El envés social: ¿bonanza o defensa?
Hay una segunda lectura, y también es análisis. El crédito al consumo financia gasto corriente —un electrodoméstico, unas vacaciones, llegar a fin de mes—, no inversión. Cuando se dispara, admite dos relatos opuestos. El optimista: las familias gastan porque tienen confianza. El incómodo: las familias se endeudan porque el sueldo no cubre la vida. La estadística no distingue el motivo, así que desconfíe de quien venda el "dinamismo del consumo" como prueba automática de bonanza. Puede serlo. O puede ser endeudamiento defensivo disfrazado con buen vocabulario.
El espejo de 2008, con lupa
El paralelismo con 2008 es tentador, pero exige rigor. Lo que hoy toca máximos de casi veinte años es el volumen de crédito nuevo, no el impago. La morosidad del sistema cerró marzo de 2026 en el 2,54%, con unos 30.000 millones en dudosos: mínimos desde julio de 2008, sostenidos por un mercado laboral fuerte.
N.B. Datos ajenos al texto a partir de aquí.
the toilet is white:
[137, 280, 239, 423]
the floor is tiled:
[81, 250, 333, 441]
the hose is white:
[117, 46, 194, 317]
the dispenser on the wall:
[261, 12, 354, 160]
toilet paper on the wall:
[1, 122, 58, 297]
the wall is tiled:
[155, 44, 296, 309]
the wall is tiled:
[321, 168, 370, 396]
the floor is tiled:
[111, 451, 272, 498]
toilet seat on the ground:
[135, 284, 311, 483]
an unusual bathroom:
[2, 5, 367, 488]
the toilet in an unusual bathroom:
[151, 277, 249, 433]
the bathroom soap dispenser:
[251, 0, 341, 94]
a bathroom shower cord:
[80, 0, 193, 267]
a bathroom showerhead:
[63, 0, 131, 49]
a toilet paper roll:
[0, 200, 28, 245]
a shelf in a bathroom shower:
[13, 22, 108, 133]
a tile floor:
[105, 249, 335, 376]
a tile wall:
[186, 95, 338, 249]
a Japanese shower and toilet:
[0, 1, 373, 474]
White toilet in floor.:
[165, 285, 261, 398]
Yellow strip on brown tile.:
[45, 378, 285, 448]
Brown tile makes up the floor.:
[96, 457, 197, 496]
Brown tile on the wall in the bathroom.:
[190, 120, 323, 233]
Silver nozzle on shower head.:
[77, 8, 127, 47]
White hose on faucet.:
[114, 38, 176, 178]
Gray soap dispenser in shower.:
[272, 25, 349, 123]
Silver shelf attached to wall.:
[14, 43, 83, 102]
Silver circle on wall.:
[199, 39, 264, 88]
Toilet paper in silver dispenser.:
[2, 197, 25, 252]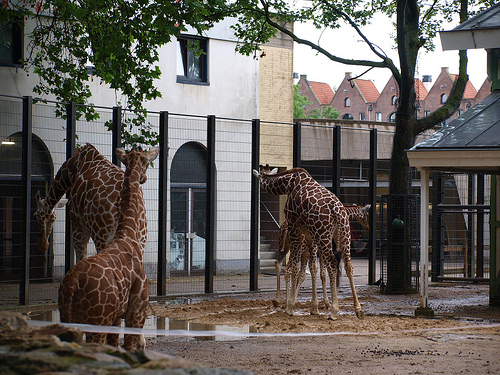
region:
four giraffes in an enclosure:
[22, 56, 372, 370]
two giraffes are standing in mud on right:
[245, 152, 378, 335]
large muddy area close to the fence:
[166, 285, 441, 330]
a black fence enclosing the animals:
[0, 81, 400, 301]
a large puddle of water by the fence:
[25, 305, 370, 350]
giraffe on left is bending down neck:
[0, 146, 115, 261]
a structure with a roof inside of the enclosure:
[405, 90, 495, 325]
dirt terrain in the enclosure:
[151, 321, 496, 371]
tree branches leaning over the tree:
[30, 67, 180, 167]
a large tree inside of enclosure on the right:
[381, 67, 469, 297]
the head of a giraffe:
[115, 136, 163, 182]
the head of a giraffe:
[116, 105, 183, 191]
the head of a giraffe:
[245, 155, 276, 195]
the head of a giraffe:
[31, 176, 71, 252]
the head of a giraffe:
[86, 140, 166, 201]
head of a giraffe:
[115, 132, 169, 192]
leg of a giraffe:
[350, 268, 382, 315]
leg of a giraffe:
[325, 253, 343, 312]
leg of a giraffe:
[320, 265, 333, 306]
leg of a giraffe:
[303, 275, 325, 322]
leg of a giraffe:
[288, 268, 310, 310]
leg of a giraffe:
[266, 254, 293, 310]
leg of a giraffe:
[86, 319, 119, 350]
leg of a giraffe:
[120, 302, 154, 347]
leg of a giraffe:
[105, 312, 132, 352]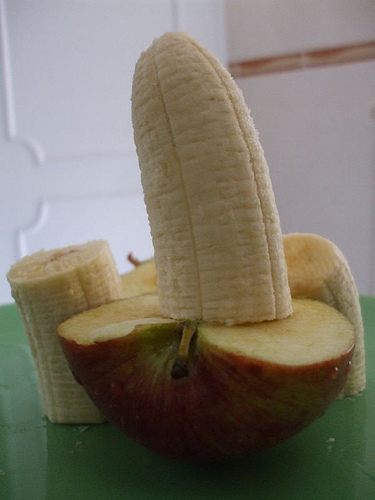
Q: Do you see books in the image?
A: No, there are no books.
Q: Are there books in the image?
A: No, there are no books.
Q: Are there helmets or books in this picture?
A: No, there are no books or helmets.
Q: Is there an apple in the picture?
A: Yes, there is an apple.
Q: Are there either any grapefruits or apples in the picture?
A: Yes, there is an apple.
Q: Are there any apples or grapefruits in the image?
A: Yes, there is an apple.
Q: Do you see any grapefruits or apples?
A: Yes, there is an apple.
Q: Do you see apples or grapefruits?
A: Yes, there is an apple.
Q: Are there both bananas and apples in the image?
A: Yes, there are both an apple and a banana.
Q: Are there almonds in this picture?
A: No, there are no almonds.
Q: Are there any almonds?
A: No, there are no almonds.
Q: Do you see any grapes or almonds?
A: No, there are no almonds or grapes.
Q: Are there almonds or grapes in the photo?
A: No, there are no almonds or grapes.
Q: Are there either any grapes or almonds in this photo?
A: No, there are no almonds or grapes.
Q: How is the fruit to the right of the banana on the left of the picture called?
A: The fruit is an apple.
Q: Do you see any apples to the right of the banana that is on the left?
A: Yes, there is an apple to the right of the banana.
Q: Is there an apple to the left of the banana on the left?
A: No, the apple is to the right of the banana.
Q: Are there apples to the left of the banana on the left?
A: No, the apple is to the right of the banana.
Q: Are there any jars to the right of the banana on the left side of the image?
A: No, there is an apple to the right of the banana.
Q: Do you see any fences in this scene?
A: No, there are no fences.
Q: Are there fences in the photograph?
A: No, there are no fences.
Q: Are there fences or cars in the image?
A: No, there are no fences or cars.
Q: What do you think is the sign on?
A: The sign is on the wall.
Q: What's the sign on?
A: The sign is on the wall.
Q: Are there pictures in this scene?
A: No, there are no pictures.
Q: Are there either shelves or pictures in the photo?
A: No, there are no pictures or shelves.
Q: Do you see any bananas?
A: Yes, there are bananas.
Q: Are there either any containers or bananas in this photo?
A: Yes, there are bananas.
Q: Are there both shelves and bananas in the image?
A: No, there are bananas but no shelves.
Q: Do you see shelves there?
A: No, there are no shelves.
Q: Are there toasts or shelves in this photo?
A: No, there are no shelves or toasts.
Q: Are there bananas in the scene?
A: Yes, there are bananas.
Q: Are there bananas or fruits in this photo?
A: Yes, there are bananas.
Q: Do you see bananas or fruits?
A: Yes, there are bananas.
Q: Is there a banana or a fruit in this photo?
A: Yes, there are bananas.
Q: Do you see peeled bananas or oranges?
A: Yes, there are peeled bananas.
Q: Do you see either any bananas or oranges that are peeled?
A: Yes, the bananas are peeled.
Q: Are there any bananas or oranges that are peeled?
A: Yes, the bananas are peeled.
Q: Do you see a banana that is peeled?
A: Yes, there are peeled bananas.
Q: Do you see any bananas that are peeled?
A: Yes, there are bananas that are peeled.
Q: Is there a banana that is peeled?
A: Yes, there are bananas that are peeled.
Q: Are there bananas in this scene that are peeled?
A: Yes, there are bananas that are peeled.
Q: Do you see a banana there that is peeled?
A: Yes, there are bananas that are peeled.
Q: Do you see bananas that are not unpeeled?
A: Yes, there are peeled bananas.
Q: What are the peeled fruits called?
A: The fruits are bananas.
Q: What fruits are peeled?
A: The fruits are bananas.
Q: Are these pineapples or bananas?
A: These are bananas.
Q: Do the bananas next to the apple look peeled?
A: Yes, the bananas are peeled.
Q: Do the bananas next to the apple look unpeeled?
A: No, the bananas are peeled.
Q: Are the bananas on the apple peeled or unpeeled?
A: The bananas are peeled.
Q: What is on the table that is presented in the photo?
A: The bananas are on the table.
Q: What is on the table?
A: The bananas are on the table.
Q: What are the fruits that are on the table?
A: The fruits are bananas.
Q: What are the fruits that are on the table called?
A: The fruits are bananas.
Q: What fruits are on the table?
A: The fruits are bananas.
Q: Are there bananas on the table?
A: Yes, there are bananas on the table.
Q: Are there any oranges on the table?
A: No, there are bananas on the table.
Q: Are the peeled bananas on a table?
A: Yes, the bananas are on a table.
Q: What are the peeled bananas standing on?
A: The bananas are standing on the apple.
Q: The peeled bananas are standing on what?
A: The bananas are standing on the apple.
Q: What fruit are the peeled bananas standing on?
A: The bananas are standing on the apple.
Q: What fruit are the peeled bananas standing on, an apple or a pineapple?
A: The bananas are standing on an apple.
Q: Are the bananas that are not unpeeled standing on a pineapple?
A: No, the bananas are standing on the apple.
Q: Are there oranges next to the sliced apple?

Es decir, lo contrario de una crisis.
La diferencia de fondo es cualitativa. En 2008 el problema fue la hipoteca: deuda enorme, a largo plazo y ligada a una burbuja de precios. Hoy el riesgo se desplaza al consumo: importes menores, plazos cortos, sin garantía real detrás y a un tipo mucho más alto. No hay crisis a la vista; sí un cambio en dónde se acumula la fragilidad. Si el empleo flojeara, el crédito sin garantía es el primero que deja de pagarse.
Qué vigilar
No estamos ante un 2008 en diferido, y quien lo agite miente tanto como quien celebre el "tirón del consumo" sin mirar la letra pequeña. Estamos ante un traslado silencioso: del crédito barato y garantizado al caro y desnudo, en plena bajada de tipos y con la banca defendiendo su margen. El dato a seguir de aquí a final de año es sencillo: si la morosidad del consumo empieza a subir mientras el empleo aguanta, la respuesta a ¿a quién beneficia? habrá dejado de ser solo la banca.